Джону Риду пришлось стать матросом — надо же было на что-то содержать молодую жену и ребенка, который вскорости появился на свет. Это был мальчик, Мери Оливер, рыженький и хилый. Его, как и Сесили, семейство Ридов признавать не захотело.
Но все равно целый год Риды-младшие были невозможно счастливы и ничуть не жалели о совершенном ими безумстве. А потом корабль, на который Джон нанялся, по пути в Вест-Индию — так назвал открытую им Америку еще Колумб — потерпел крушение и затонул. Сесили надела траур. Жить стало совсем уже не на что. В полном отчаянии она бросилась за помощью к дяде, но старик, в свою очередь, оставил этот лучший из миров три месяца спустя. Тогда Сесили, надеясь растрогать родителей погибшего Джона, решилась обратиться к ним. В ответ получила только презрение.
Минуло полгода, и наконец она нашла место служанки, обеспечивавшее и ей, и ребенку более-менее приличное существование. Но тут некий моряк признался молодой вдове в любви, и итогом этой любви стала вовсе не обещанная им женитьба, а второй ребенок, на сей раз девочка. Сесили окрестила новорожденную Мери Джейн. А влюбленный моряк однажды утром ушел и уже никогда не вернулся.
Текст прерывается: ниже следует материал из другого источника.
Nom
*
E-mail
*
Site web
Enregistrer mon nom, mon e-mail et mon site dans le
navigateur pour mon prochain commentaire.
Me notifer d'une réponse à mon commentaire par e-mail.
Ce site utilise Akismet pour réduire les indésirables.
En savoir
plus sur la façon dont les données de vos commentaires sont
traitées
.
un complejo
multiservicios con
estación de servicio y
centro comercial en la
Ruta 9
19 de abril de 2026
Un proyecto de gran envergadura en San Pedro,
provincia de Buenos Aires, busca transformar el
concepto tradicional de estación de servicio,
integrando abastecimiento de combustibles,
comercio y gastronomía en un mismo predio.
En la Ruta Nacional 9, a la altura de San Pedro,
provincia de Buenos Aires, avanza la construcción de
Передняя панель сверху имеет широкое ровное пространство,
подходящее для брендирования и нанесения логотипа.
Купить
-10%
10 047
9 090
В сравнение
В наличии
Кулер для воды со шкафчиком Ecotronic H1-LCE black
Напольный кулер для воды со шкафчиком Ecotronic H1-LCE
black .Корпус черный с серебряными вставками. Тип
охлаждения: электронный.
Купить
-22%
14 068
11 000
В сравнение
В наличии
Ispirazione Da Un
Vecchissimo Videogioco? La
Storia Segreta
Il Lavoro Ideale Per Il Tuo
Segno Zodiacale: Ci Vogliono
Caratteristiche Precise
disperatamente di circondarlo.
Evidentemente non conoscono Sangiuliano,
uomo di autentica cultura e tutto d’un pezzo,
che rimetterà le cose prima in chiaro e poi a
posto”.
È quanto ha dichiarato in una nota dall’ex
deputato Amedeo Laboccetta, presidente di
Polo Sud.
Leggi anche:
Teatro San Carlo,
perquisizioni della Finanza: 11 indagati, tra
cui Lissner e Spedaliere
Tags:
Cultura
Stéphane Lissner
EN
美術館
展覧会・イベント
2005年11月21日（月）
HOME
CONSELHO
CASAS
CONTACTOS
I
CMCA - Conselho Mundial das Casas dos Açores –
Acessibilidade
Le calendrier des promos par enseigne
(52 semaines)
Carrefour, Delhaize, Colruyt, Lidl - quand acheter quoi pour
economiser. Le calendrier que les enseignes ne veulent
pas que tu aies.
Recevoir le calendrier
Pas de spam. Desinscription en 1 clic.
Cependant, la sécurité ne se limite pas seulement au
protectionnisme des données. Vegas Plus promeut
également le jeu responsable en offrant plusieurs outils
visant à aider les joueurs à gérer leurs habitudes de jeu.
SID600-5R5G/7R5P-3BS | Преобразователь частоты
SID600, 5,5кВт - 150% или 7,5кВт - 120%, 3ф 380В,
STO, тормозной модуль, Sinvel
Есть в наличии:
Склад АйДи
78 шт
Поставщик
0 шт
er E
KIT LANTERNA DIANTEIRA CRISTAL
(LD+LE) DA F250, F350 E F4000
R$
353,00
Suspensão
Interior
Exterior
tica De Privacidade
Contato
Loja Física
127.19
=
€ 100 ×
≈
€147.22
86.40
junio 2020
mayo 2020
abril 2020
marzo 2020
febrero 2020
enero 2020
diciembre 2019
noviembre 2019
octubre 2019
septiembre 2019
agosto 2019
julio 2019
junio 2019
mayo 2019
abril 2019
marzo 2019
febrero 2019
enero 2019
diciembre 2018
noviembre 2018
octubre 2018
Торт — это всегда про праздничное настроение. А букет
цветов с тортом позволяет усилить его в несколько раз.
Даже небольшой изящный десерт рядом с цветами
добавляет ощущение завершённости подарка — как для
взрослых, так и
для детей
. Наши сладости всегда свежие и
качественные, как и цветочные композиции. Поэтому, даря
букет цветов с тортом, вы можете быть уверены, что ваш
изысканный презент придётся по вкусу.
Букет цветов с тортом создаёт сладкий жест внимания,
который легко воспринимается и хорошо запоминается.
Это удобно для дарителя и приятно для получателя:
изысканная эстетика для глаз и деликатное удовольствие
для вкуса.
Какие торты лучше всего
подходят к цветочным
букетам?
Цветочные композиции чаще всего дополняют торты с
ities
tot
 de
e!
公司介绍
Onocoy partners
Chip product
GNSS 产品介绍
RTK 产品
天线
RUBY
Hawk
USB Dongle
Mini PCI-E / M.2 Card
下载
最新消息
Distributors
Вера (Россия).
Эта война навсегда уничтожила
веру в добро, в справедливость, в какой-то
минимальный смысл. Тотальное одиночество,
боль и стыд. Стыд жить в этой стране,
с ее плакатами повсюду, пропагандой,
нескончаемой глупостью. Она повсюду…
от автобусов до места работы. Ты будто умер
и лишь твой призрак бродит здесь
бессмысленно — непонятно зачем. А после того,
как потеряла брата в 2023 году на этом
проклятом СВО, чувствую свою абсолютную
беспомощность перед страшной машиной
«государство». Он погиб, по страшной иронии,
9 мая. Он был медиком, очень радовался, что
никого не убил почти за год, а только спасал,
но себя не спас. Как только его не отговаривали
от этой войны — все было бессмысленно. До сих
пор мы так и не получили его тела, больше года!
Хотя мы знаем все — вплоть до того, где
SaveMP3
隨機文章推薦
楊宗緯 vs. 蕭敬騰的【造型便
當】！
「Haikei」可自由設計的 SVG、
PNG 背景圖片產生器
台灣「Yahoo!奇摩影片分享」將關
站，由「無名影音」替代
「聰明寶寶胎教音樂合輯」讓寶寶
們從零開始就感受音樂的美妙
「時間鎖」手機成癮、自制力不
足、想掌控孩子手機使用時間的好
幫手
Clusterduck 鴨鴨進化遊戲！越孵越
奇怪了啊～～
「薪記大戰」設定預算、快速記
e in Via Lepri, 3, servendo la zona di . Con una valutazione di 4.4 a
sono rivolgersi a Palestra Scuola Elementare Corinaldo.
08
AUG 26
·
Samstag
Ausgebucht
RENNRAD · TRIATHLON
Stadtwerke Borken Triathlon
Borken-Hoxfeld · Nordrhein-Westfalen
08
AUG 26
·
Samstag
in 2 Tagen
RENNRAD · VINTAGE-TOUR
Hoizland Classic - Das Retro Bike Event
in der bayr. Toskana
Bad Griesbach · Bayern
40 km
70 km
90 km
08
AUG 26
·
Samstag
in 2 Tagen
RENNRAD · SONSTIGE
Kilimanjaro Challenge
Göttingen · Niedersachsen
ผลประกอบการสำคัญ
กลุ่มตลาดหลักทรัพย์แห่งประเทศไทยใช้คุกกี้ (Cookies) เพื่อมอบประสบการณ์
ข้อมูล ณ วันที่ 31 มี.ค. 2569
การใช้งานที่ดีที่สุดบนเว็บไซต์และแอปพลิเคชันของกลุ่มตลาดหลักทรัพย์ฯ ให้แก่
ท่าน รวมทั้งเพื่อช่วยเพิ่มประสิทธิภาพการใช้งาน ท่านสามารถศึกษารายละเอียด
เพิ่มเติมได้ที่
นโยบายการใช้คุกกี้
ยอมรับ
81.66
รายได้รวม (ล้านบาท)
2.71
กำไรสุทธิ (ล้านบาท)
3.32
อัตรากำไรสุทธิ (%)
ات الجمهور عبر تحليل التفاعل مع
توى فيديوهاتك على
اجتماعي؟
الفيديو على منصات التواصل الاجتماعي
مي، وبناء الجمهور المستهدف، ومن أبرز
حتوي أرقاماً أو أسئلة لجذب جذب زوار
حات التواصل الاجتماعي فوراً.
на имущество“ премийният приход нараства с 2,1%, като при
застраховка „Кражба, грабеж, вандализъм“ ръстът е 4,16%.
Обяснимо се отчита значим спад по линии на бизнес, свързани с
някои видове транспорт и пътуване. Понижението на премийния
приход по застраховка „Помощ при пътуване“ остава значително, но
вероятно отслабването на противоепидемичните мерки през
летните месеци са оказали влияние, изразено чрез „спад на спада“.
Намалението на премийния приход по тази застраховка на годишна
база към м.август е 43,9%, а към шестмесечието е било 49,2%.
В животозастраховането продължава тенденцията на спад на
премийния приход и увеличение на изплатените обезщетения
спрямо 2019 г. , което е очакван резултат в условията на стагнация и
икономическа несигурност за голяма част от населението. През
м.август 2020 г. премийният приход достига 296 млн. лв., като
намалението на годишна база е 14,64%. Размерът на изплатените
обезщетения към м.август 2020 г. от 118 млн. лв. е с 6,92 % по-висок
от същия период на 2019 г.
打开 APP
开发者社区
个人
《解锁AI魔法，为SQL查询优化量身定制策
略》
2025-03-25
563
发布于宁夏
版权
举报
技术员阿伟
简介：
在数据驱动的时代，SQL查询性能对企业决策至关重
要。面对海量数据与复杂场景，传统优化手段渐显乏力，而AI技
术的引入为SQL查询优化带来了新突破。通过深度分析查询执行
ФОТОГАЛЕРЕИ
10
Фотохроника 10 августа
И никто, даже капитан судна, на котором пропавший служил, понятия не имел, куда он делся.
Брошенная с двумя детьми Сесили, естественно, не хотела верить, что ее бросили, она представляла себе любимого мертвым, убитым разбойниками — обычное дело в закоулках Лондона, куда со всей Англии стекался нищий сброд, подчинявшийся закону, согласно которому выживает сильнейший…
Стремясь скрыть от людей свой позор и забыть о прошлом, Сесили уехала вместе с хозяевами в маленький городок Халл.
После смерти Мери Оливера — сырой и холодной зимой малыш подхватил лихорадку, от которой так и не смог оправиться, — молодая женщина впала в глубокую депрессию, не в силах переносить все новые удары неумолимого рока. Несмотря на то что хозяева Сесили были людьми понимающими и терпеливыми, им все же в конце концов пришлось ее уволить за неряшливость и пренебрежение своими обязанностями. Она вернулась в Лондон с маленькой дочкой, и теперь они проживали те крохи из в общем-то и без того ничтожных сбережений Сесили, что еще оставались нетронутыми.
Так продолжалось до тех пор, пока она случайно не узнала о смерти сэра Эдварда Рида, своего свекра. Тогда в голове несчастной вспыхнула сумасшедшая идея. Идея, которая, как ей казалось, спасет и ее, и дочку.
И Сесили решилась на эксперимент.
Несколько месяцев назад, надев на Мери костюмчик ее покойного брата, она стала говорить случайным любовникам, что перед ними мальчик, а не девочка, и все ей верили.
С тех пор дочь старательно играла навязанную ей роль, снисходительно относясь к легкому помешательству матери, стремящейся любить каждого, лишь бы забыть о том, что ее саму никто никогда не любил.
Мери предоставила матери самостоятельно утереть слезу, которая нынче, став привычной, уже не вызывала иных, кроме скуки, эмоций, и вежливо ожидала всегда произносимого дрожащим голосом и подводившего черту под давно приевшимся монологом вопроса:
— Значит, у нас теперь все в порядке, да, Мери? Отныне ты будешь моим ангелом. Моим ангелом-хранителем.
— Конечно, пока смерть не разлучит нас, мамочка, — пообещала девочка, от всей души надеясь оказаться достойной оказанного ей доверия.
В тот же день, ближе к вечеру, Сесили переоделась, выбрав платье поновее, — к счастью, оно оказалось темно-фиолетовым, а этот оттенок особенно ей к лицу, — довершила туалет короткой черной камлотовой накидкой и, взяв «ангела» за руку, повела его к выстроенному рядом с Вестминстерским аббатством дому, который, сразу было видно, принадлежал зажиточным людям.
Гордая и высокомерная леди Рид, которой Сесили попросила о них доложить, приняла гостей очень холодно. Однако уже тот простой факт, что перед ними не захлопнули дверь сразу же, Сесили посчитала огромной победой. Но она тщательно укрыла свою радость за глубоким и подчеркнуто смиренным реверансом.
— Мэм, вот Мери Оливер, ваш внук, — показала она на «ангела». — Мне бы хотелось поговорить о нем с вами наедине, если позволите.